I have an RTX5090, so not exactly what most consumers will have but still accessible, and it's also very fast, around 2 seconds of audio per 1 second of generation.
Here's an example I just generated (first try, 22 seconds runtime, 14 seconds of generation): https://jumpshare.com/s/Vl92l7Rm0IhiIk0jGors
Here's another one, 20 seconds of generation, 30 seconds of runtime, which clones a voice from a Youtuber (I don't use it for nefarious reasons, it's just for the demo): https://jumpshare.com/s/Y61duHpqvkmNfKr4hGFs with the original source for the voice: https://www.youtube.com/@ArbitorIan
You should try it! I wouldn’t say it’s the best, far from that. But also wouldn’t say it’s terrible. If you have a 5090, then yes, you can run much more powerful models in real time.
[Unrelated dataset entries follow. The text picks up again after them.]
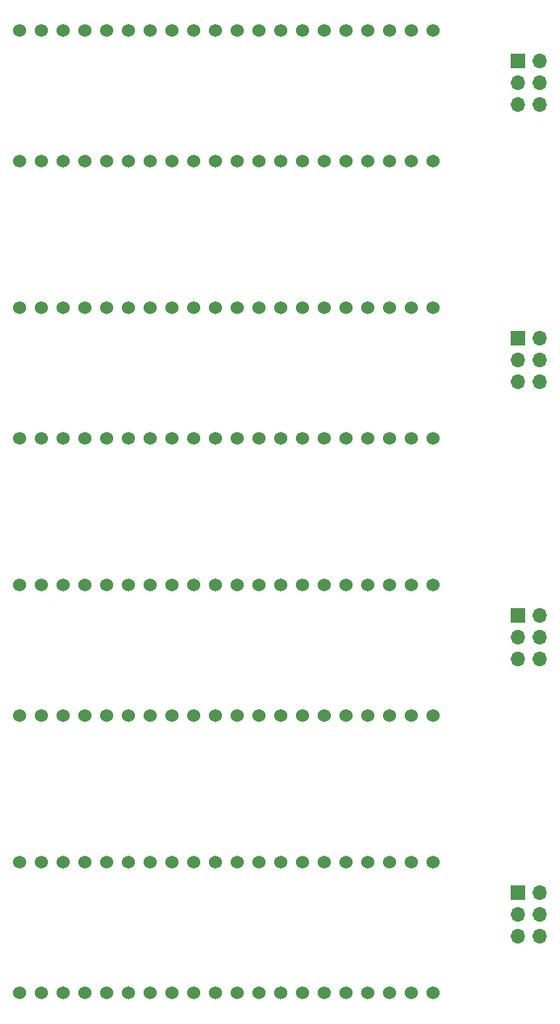
<source format=gbs>
G04 #@! TF.FileFunction,Soldermask,Bot*
%FSLAX46Y46*%
G04 Gerber Fmt 4.6, Leading zero omitted, Abs format (unit mm)*
G04 Created by KiCad (PCBNEW 4.0.6) date Tue Apr 18 22:00:09 2017*
%MOMM*%
%LPD*%
G01*
G04 APERTURE LIST*
%ADD10C,0.100000*%
%ADD11R,1.700000X1.700000*%
%ADD12O,1.700000X1.700000*%
%ADD13C,1.524000*%
G04 APERTURE END LIST*
D10*
D11*
X110490000Y-96520000D03*
D12*
X113030000Y-96520000D03*
X110490000Y-99060000D03*
X113030000Y-99060000D03*
X110490000Y-101600000D03*
X113030000Y-101600000D03*
D13*
X52345001Y-108225001D03*
X54885001Y-108225001D03*
X57425001Y-108225001D03*
X59965001Y-108225001D03*
X62505001Y-108225001D03*
X65045001Y-108225001D03*
X67585001Y-108225001D03*
X70125001Y-108225001D03*
X72665001Y-108225001D03*
X75205001Y-108225001D03*
X77745001Y-108225001D03*
X80285001Y-108225001D03*
X82825001Y-108225001D03*
X85365001Y-108225001D03*
X87905001Y-108225001D03*
X90445001Y-108225001D03*
X92985001Y-108225001D03*
X95525001Y-108225001D03*
X98065001Y-108225001D03*
X100605001Y-108225001D03*
X100605001Y-92985001D03*
X98065001Y-92985001D03*
X95525001Y-92985001D03*
X92985001Y-92985001D03*
X90445001Y-92985001D03*
X87905001Y-92985001D03*
X85365001Y-92985001D03*
X82825001Y-92985001D03*
X80285001Y-92985001D03*
X77745001Y-92985001D03*
X75205001Y-92985001D03*
X72665001Y-92985001D03*
X70125001Y-92985001D03*
X67585001Y-92985001D03*
X65045001Y-92985001D03*
X62505001Y-92985001D03*
X59965001Y-92985001D03*
X57425001Y-92985001D03*
X54885001Y-92985001D03*
X52345001Y-92985001D03*
D11*
X110490000Y-128860000D03*
D12*
X113030000Y-128860000D03*
X110490000Y-131400000D03*
X113030000Y-131400000D03*
X110490000Y-133940000D03*
X113030000Y-133940000D03*
D13*
X52345001Y-140565001D03*
X54885001Y-140565001D03*
X57425001Y-140565001D03*
X59965001Y-140565001D03*
X62505001Y-140565001D03*
X65045001Y-140565001D03*
X67585001Y-140565001D03*
X70125001Y-140565001D03*
X72665001Y-140565001D03*
X75205001Y-140565001D03*
X77745001Y-140565001D03*
X80285001Y-140565001D03*
X82825001Y-140565001D03*
X85365001Y-140565001D03*
X87905001Y-140565001D03*
X90445001Y-140565001D03*
X92985001Y-140565001D03*
X95525001Y-140565001D03*
X98065001Y-140565001D03*
X100605001Y-140565001D03*
X100605001Y-125325001D03*
X98065001Y-125325001D03*
X95525001Y-125325001D03*
X92985001Y-125325001D03*
X90445001Y-125325001D03*
X87905001Y-125325001D03*
X85365001Y-125325001D03*
X82825001Y-125325001D03*
X80285001Y-125325001D03*
X77745001Y-125325001D03*
X75205001Y-125325001D03*
X72665001Y-125325001D03*
X70125001Y-125325001D03*
X67585001Y-125325001D03*
X65045001Y-125325001D03*
X62505001Y-125325001D03*
X59965001Y-125325001D03*
X57425001Y-125325001D03*
X54885001Y-125325001D03*
X52345001Y-125325001D03*
D11*
X110490000Y-64180000D03*
D12*
X113030000Y-64180000D03*
X110490000Y-66720000D03*
X113030000Y-66720000D03*
X110490000Y-69260000D03*
X113030000Y-69260000D03*
D13*
X52345001Y-75885001D03*
X54885001Y-75885001D03*
X57425001Y-75885001D03*
X59965001Y-75885001D03*
X62505001Y-75885001D03*
X65045001Y-75885001D03*
X67585001Y-75885001D03*
X70125001Y-75885001D03*
X72665001Y-75885001D03*
X75205001Y-75885001D03*
X77745001Y-75885001D03*
X80285001Y-75885001D03*
X82825001Y-75885001D03*
X85365001Y-75885001D03*
X87905001Y-75885001D03*
X90445001Y-75885001D03*
X92985001Y-75885001D03*
X95525001Y-75885001D03*
X98065001Y-75885001D03*
X100605001Y-75885001D03*
X100605001Y-60645001D03*
X98065001Y-60645001D03*
X95525001Y-60645001D03*
X92985001Y-60645001D03*
X90445001Y-60645001D03*
X87905001Y-60645001D03*
X85365001Y-60645001D03*
X82825001Y-60645001D03*
X80285001Y-60645001D03*
X77745001Y-60645001D03*
X75205001Y-60645001D03*
X72665001Y-60645001D03*
X70125001Y-60645001D03*
X67585001Y-60645001D03*
X65045001Y-60645001D03*
X62505001Y-60645001D03*
X59965001Y-60645001D03*
X57425001Y-60645001D03*
X54885001Y-60645001D03*
X52345001Y-60645001D03*
D11*
X110490000Y-31840000D03*
D12*
X113030000Y-31840000D03*
X110490000Y-34380000D03*
X113030000Y-34380000D03*
X110490000Y-36920000D03*
X113030000Y-36920000D03*
D13*
X52345001Y-43545001D03*
X54885001Y-43545001D03*
X57425001Y-43545001D03*
X59965001Y-43545001D03*
X62505001Y-43545001D03*
X65045001Y-43545001D03*
X67585001Y-43545001D03*
X70125001Y-43545001D03*
X72665001Y-43545001D03*
X75205001Y-43545001D03*
X77745001Y-43545001D03*
X80285001Y-43545001D03*
X82825001Y-43545001D03*
X85365001Y-43545001D03*
X87905001Y-43545001D03*
X90445001Y-43545001D03*
X92985001Y-43545001D03*
X95525001Y-43545001D03*
X98065001Y-43545001D03*
X100605001Y-43545001D03*
X100605001Y-28305001D03*
X98065001Y-28305001D03*
X95525001Y-28305001D03*
X92985001Y-28305001D03*
X90445001Y-28305001D03*
X87905001Y-28305001D03*
X85365001Y-28305001D03*
X82825001Y-28305001D03*
X80285001Y-28305001D03*
X77745001Y-28305001D03*
X75205001Y-28305001D03*
X72665001Y-28305001D03*
X70125001Y-28305001D03*
X67585001Y-28305001D03*
X65045001Y-28305001D03*
X62505001Y-28305001D03*
X59965001Y-28305001D03*
X57425001Y-28305001D03*
X54885001Y-28305001D03*
X52345001Y-28305001D03*
M02*

</source>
Chatterbox is a great model though
> But also wouldn’t say it’s terrible.
But you included 3 samples on your GitHub video and they all sound extremely robotic and have very bad artifacts?
[dead]
I've been using Higgs-Audio for a while now as the primary TTS system. How would you say does Chatterbox compare to it if you have experience?
I haven't used it. I compared it with T5Gemma TTS that came out recently and Chatterbox is much better in all aspects, but especially in voice cloning where T5Gemma basically did not work.